## Data extracts
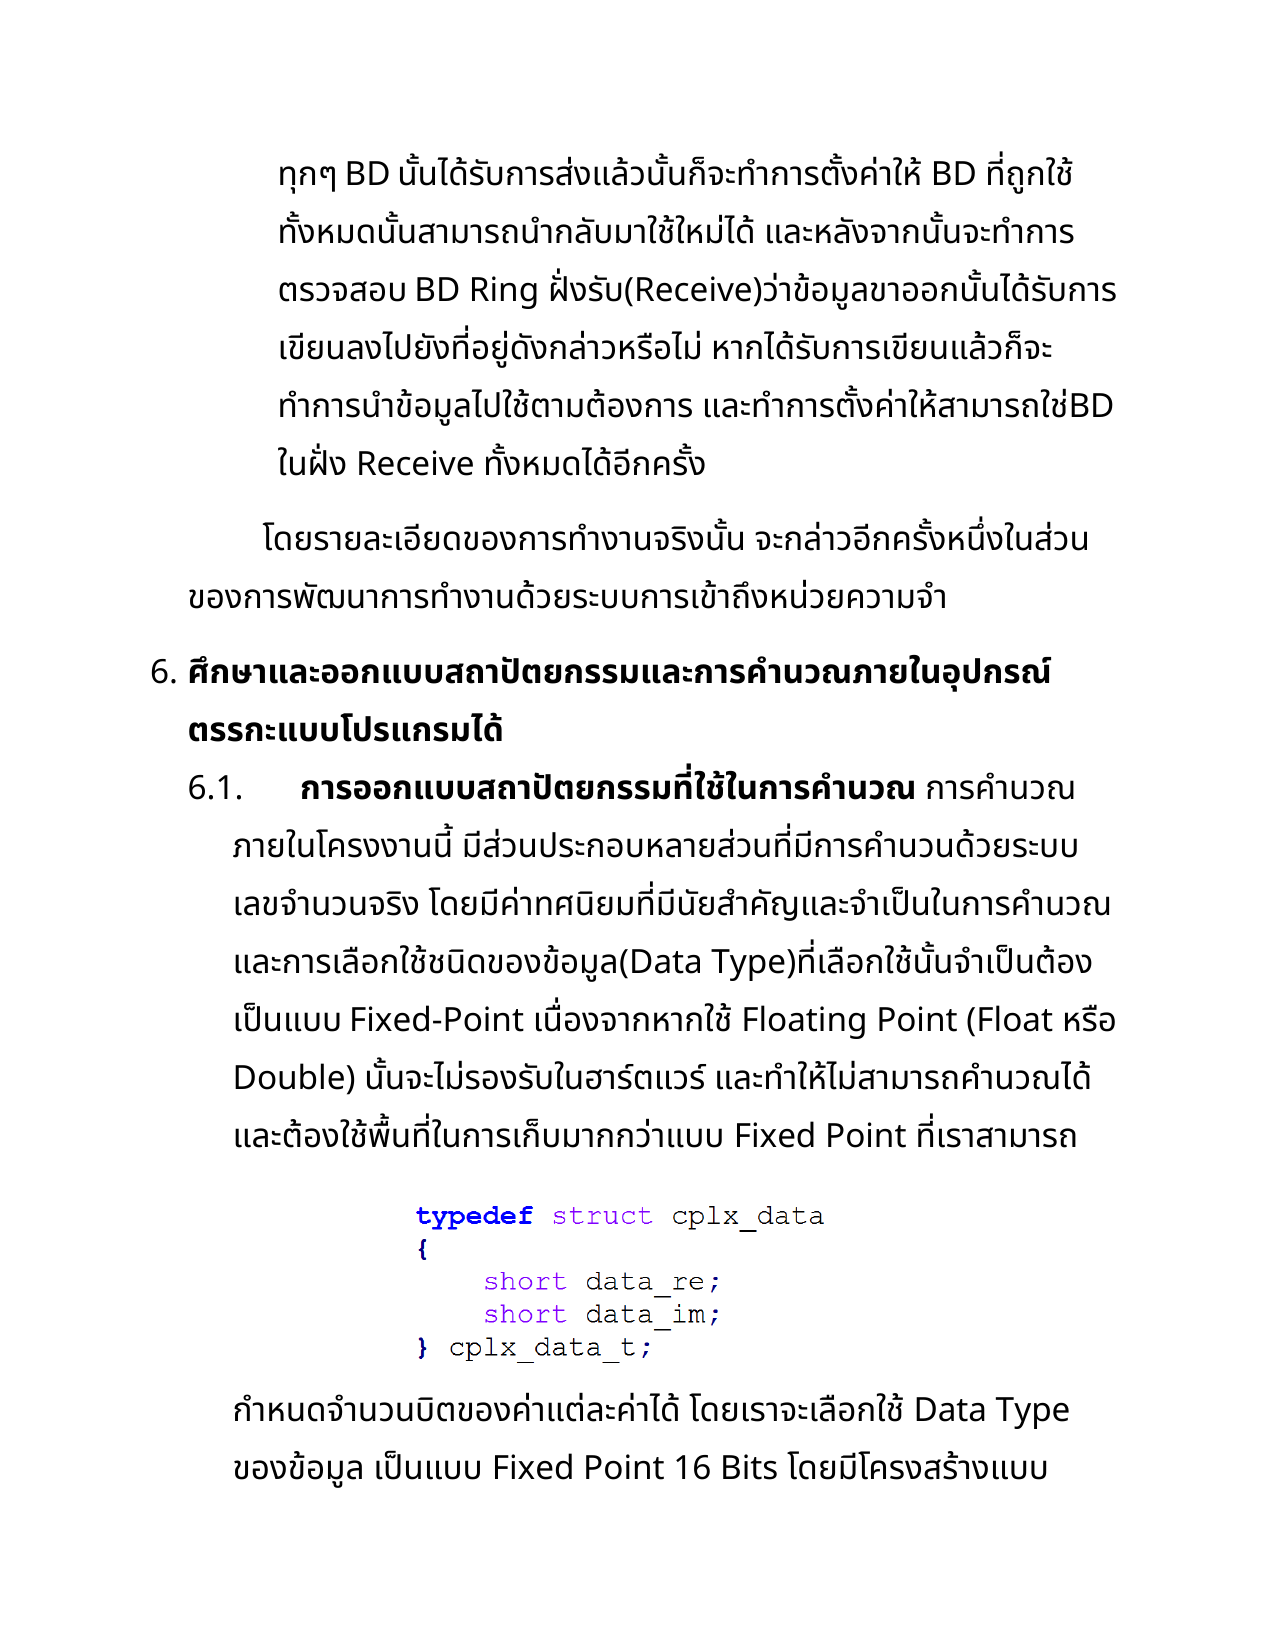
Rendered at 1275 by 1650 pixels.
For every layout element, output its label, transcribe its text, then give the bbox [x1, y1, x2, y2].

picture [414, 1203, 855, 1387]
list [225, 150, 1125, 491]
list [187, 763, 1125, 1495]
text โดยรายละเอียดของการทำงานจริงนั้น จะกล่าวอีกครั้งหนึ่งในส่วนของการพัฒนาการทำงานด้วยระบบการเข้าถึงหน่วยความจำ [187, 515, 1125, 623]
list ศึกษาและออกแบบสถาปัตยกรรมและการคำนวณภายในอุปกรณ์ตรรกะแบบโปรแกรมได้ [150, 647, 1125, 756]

## Work item
Copy exactly. Include the line containing "For every layout" and every later line through the end of the listing, and nothing else.

## Result for this exercise
For every layout element, output its label, transcribe its text, then give the bbox [x1, y1, x2, y2].

picture [414, 1203, 855, 1387]
list [225, 150, 1125, 491]
list [187, 763, 1125, 1495]
text โดยรายละเอียดของการทำงานจริงนั้น จะกล่าวอีกครั้งหนึ่งในส่วนของการพัฒนาการทำงานด้วยระบบการเข้าถึงหน่วยความจำ [187, 515, 1125, 623]
list ศึกษาและออกแบบสถาปัตยกรรมและการคำนวณภายในอุปกรณ์ตรรกะแบบโปรแกรมได้ [150, 647, 1125, 756]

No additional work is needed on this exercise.